**Exercise details:** The whole listing, pictures aside, should be reproduced exactly.

*** Opening of Records to process ***

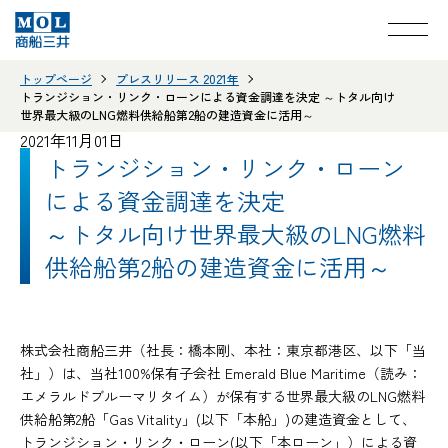
トップページ
プレスリリース 2021年
トランジション・リンク・ローンによる資金調達を決定 ～トタル向け
世界最大級のLNG燃料供給船第2船の建造資金に活用～
2021年11月01日
トランジション・リンク・ローン
による資金調達を決定
～トタル向け世界最大級のLNG燃料
供給船第2船の建造資金に活用～
株式会社商船三井（社長：橋本剛、本社：東京都港区、以下「当
社」）は、当社100%保有子会社 Emerald Blue Maritime（読み：
エメラルドブルーマリタイム）が保有する世界最大級のLNG燃料
供給船第2船「Gas Vitality」(以下「本船」)の建造資金として、
トランジション・リンク・ローン(以下「本ローン」）による資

*** Close of Records to process ***

**Result of this task:**
トップページ
プレスリリース 2021年
トランジション・リンク・ローンによる資金調達を決定 ～トタル向け
世界最大級のLNG燃料供給船第2船の建造資金に活用～
2021年11月01日
トランジション・リンク・ローン
による資金調達を決定
～トタル向け世界最大級のLNG燃料
供給船第2船の建造資金に活用～
株式会社商船三井（社長：橋本剛、本社：東京都港区、以下「当
社」）は、当社100%保有子会社 Emerald Blue Maritime（読み：
エメラルドブルーマリタイム）が保有する世界最大級のLNG燃料
供給船第2船「Gas Vitality」(以下「本船」)の建造資金として、
トランジション・リンク・ローン(以下「本ローン」）による資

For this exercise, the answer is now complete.